This allows them to give evidence and be cross-examined by both prosecution and defence barristers ahead of the trial, in front of a judge, and then it is shown to the jury as part of the trial.
Three crown courts – Leeds, Liverpool and Kingston-upon-Thames – are testing pre-trial cross-examination this year.
Following a visit to Kingston-upon-Thames crown court to see how it would work in practice, victims’ minister Damian Green said: “It is crucial that people who have experienced or reported horrific crimes are given the highest possible level of protection and support. I am determined that their needs will be put first.
“It is vital the right to a fair trial is upheld. As part of that, if someone is accused of a crime they should be brought to justice as swiftly as possible.
“If you have experienced a horrendous crime, giving evidence in the pressured environment of a live courtroom, in front of the jury and the public gallery, can be intimidating and perhaps too much to ask.
“That’s why we are trying a new approach, the first of its kind, which prioritises the victim.”
“I hope this test will allow pre-trial cross-examination to take place more widely.”

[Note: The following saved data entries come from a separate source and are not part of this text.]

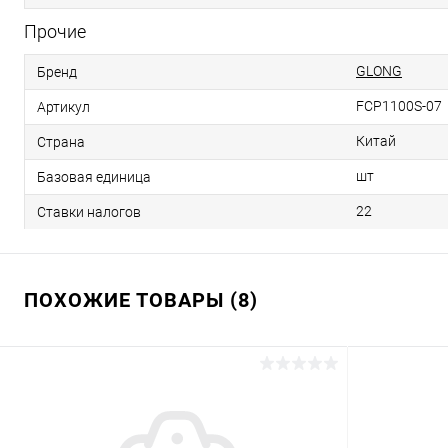
Прочие
GLONG
Бренд
FCP1100S-07
Артикул
Китай
Страна
шт
Базовая единица
22
Ставки налогов
ПОХОЖИЕ ТОВАРЫ (8)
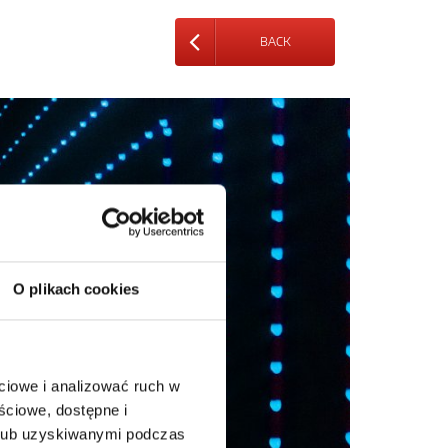
BACK
O plikach cookies
ciowe i analizować ruch w
ściowe, dostępne i
 lub uzyskiwanymi podczas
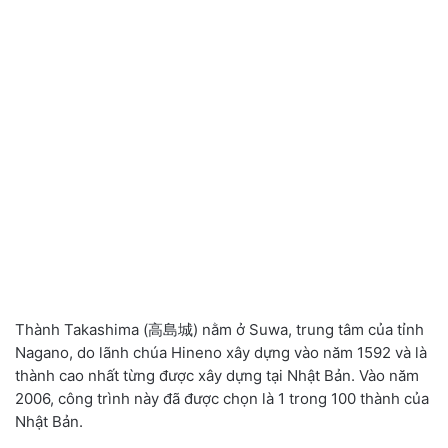
Thành Takashima
(高島城)
nằm ở Suwa
,
trung tâm của tỉnh
Nagano
,
do lãnh chúa Hineno xây dựng vào năm 1592 và là
thành cao nhất từng được xây dựng tại Nhật Bản. Vào năm
2006
,
công trình này đã được chọn là 1 trong 100 thành của
Nhật Bản.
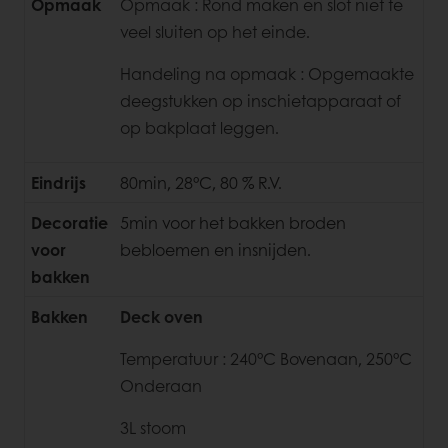
Opmaak
Opmaak :
Rond maken en slot niet te
veel sluiten op het einde.
Handeling na opmaak :
Opgemaakte
deegstukken op inschietapparaat of
op bakplaat leggen.
Eindrijs
80min, 28°C, 80 % R.V.
Decoratie
5min voor het bakken broden
voor
bebloemen en insnijden.
bakken
Bakken
Deck oven
Temperatuur : 240°C Bovenaan, 250°C
Onderaan
3L stoom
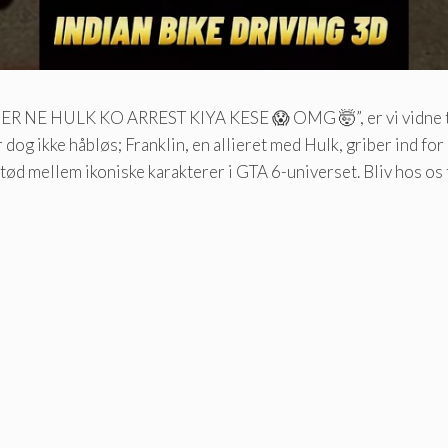
R NE HULK KO ARREST KIYA KESE 😱 OMG 🤯”, er vi vidne til e
r dog ikke håbløs; Franklin, en allieret med Hulk, griber ind fo
 mellem ikoniske karakterer i GTA 6-universet. Bliv hos os fo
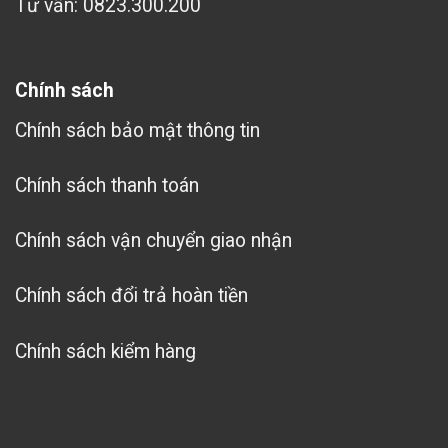
Tư vấn: 0823.300.200
Chính sách
Chính sách bảo mật thông tin
Chính sách thanh toán
Chính sách vận chuyển giao nhận
Chính sách đổi trả hoàn tiền
Chính sách kiểm hàng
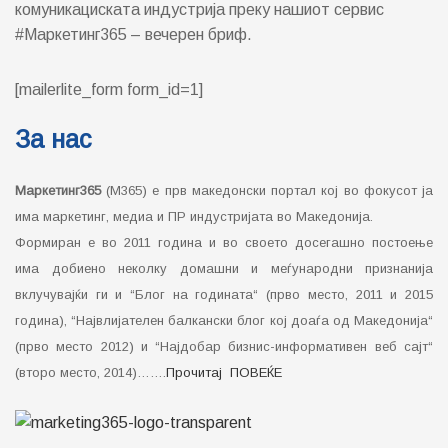
комуникациската индустрија преку нашиот сервис
#Маркетинг365 – вечерен бриф.
[mailerlite_form form_id=1]
За нас
Маркетинг365
(М365) е прв македонски портал кој во фокусот ја
има маркетинг, медиа и ПР индустријата во Македонија.
Формиран е во 2011 година и во своето досегашно постоење
има добиено неколку домашни и меѓународни признанија
вклучувајќи ги и “Блог на годината“ (прво место, 2011 и 2015
година), “Највлијателен балкански блог кој доаѓа од Македонија“
(прво место 2012) и “Најдобар бизнис-информативен веб сајт“
(второ место, 2014)…….
Прочитај ПОВЕЌЕ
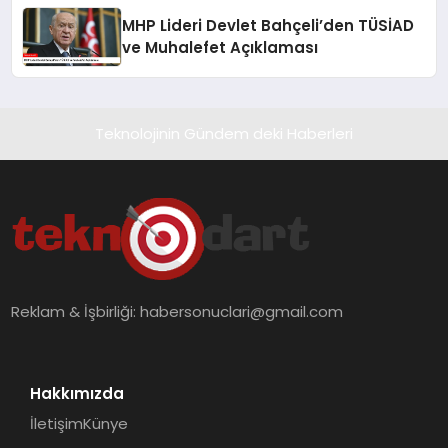
MHP Lideri Devlet Bahçeli’den TÜSİAD
ve Muhalefet Açıklaması
Teknolojinin Gündem deki Haberleri
Reklam & İşbirliği:
habersonuclari@gmail.com
Hakkımızda
İletişim
Künye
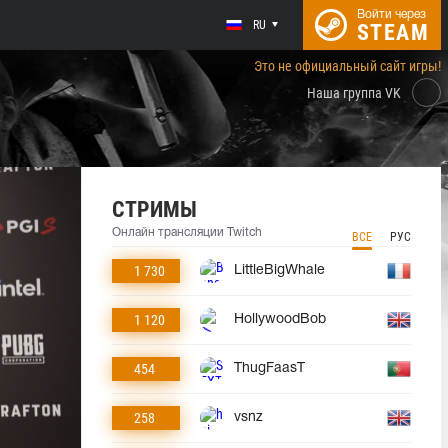
Войти через
RU
STEAM
Это не официальный сайт игры!
Наша группа VK
СТРИМЫ
Онлайн трансляции Twitch
ВСЕ
РУС
1 730
LittleBigWhale
1 120
HollywoodBob
454
ThugFaasT
258
vsnz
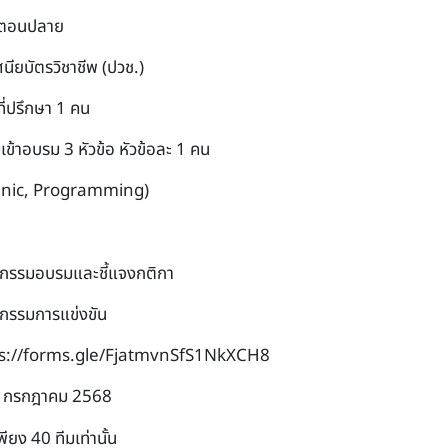
ษาตอนปลาย
นียบัตรวิชาชีพ (ปวช.)
ที่ปรึกษา 1 คน
เข้าอบรม 3 หัวข้อ หัวข้อละ 1 คน
anic, Programming)
จกรรมอบรมและชี้แจงกติกา
จกรรมการแข่งขัน
s://forms.gle/FjatmvnSfS1NkXCH8
 30 กรกฎาคม 2568
ยง 40 ทีมเท่านั้น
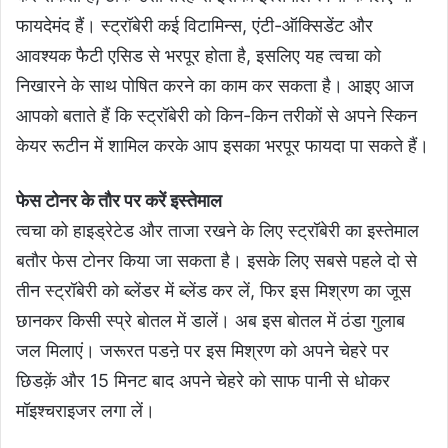
फायदेमंद हैं। स्ट्रॉबेरी कई विटामिन्स, एंटी-ऑक्सिडेंट और
आवश्यक फैटी एसिड से भरपूर होता है, इसलिए यह त्वचा को
निखारने के साथ पोषित करने का काम कर सकता है। आइए आज
आपको बताते हैं कि स्ट्रॉबेरी को किन-किन तरीकों से अपने स्किन
केयर रूटीन में शामिल करके आप इसका भरपूर फायदा पा सकते हैं।
फेस टोनर के तौर पर करें इस्तेमाल
त्वचा को हाइड्रेटेड और ताजा रखने के लिए स्ट्रॉबेरी का इस्तेमाल
बतौर फेस टोनर किया जा सकता है। इसके लिए सबसे पहले दो से
तीन स्ट्रॉबेरी को ब्लेंडर में ब्लेंड कर लें, फिर इस मिश्रण का जूस
छानकर किसी स्प्रे बोतल में डालें। अब इस बोतल में ठंडा गुलाब
जल मिलाएं। जरूरत पडऩे पर इस मिश्रण को अपने चेहरे पर
छिडक़ें और 15 मिनट बाद अपने चेहरे को साफ पानी से धोकर
मॉइश्चराइजर लगा लें।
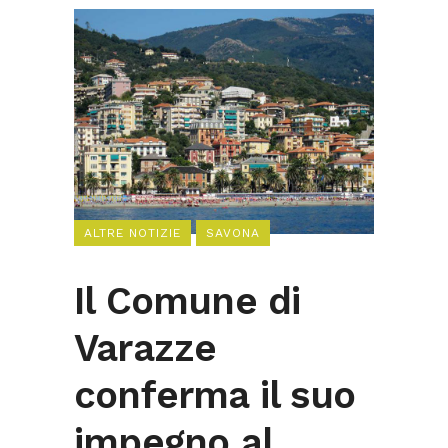
ALTRE NOTIZIE
SAVONA
Il Comune di
Varazze
conferma il suo
impegno al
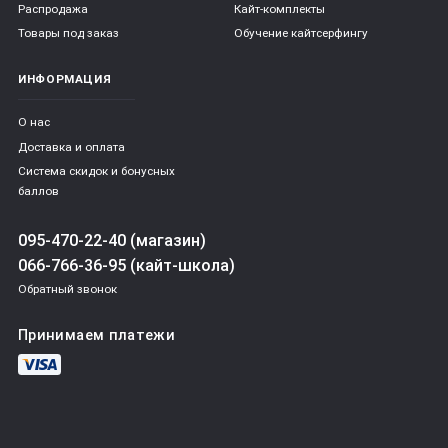
Распродажа
Кайт-комплекты
Товары под заказ
Обучение кайтсерфингу
ИНФОРМАЦИЯ
О нас
Доставка и оплата
Система скидок и бонусных
баллов
095-470-22-40 (магазин)
066-766-36-95 (кайт-школа)
Обратный звонок
Принимаем платежи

There is even a very good YouTube video:
It often seems to escape Home Office officials, judges and even their own lawyers that child asylum seekers are victims first and foremost. Child asylum seekers may not risk being in the same room as a past abuser, but they are certainly victims of trauma and often violence. Yet pretty much zero protective measures are put in place for their protection. Instead, they are subjected to repeat questioning throughout the asylum process, sometimes of an insensitive nature.
If you are interested in best practice in the representation of children in the immigration tribunal, do take a look at the ILPA guides, one of which I had a hand in:
Working with children and young people subject to immigration control: Guidelines for best practice (second edition, March 2012), ILPA/Heaven Crawley.
Working with refugee childen: current issues in best practice (second edition, February 2012) Syd Bolton, Kalvir Kaur, Shu Shin Luh, Jackie Peirce and Colin Yeo for ILPA.
2 responses
Thanks for raising this interesting issue. While the importance of protection of the child throughout the process is rightly emphasised in the ILPA guidance, in my experience where child witnesses (rather than Appellants in their own right) are concerned the difficulty is rather persuading the Tribunal to allow them to give evidence.
The practice direction rightly states that the tribunal should refuse to permit a child to be called where their evidence is not necessary and their welfare would be prejudiced otherwise. But judges seem minded to refuse to hear child witnesses simply on the basis that their evidence has been provided by way of a witness statement. It can be very difficult to understand e.g. just how much regular short visits from a parent mean to a child from a statement that has ultimately been drawn up by an adult instructed by the Appellant, whereas the same words simply expressed live by a child can wipe away all doubt.
Effective protection can be provided though prior agreement – or even a ruling if necessary – on the nature and extent of any cross examination, should any be necessary at all.
It is a real difficulty – protecting the child can sometimes be at the expense of denying the child the right to be heard, which can in fact be far more damaging in the long run. Strong protective measures to enable children to give evidence safely have to be the right way forward, at least where a child wants to give evidence.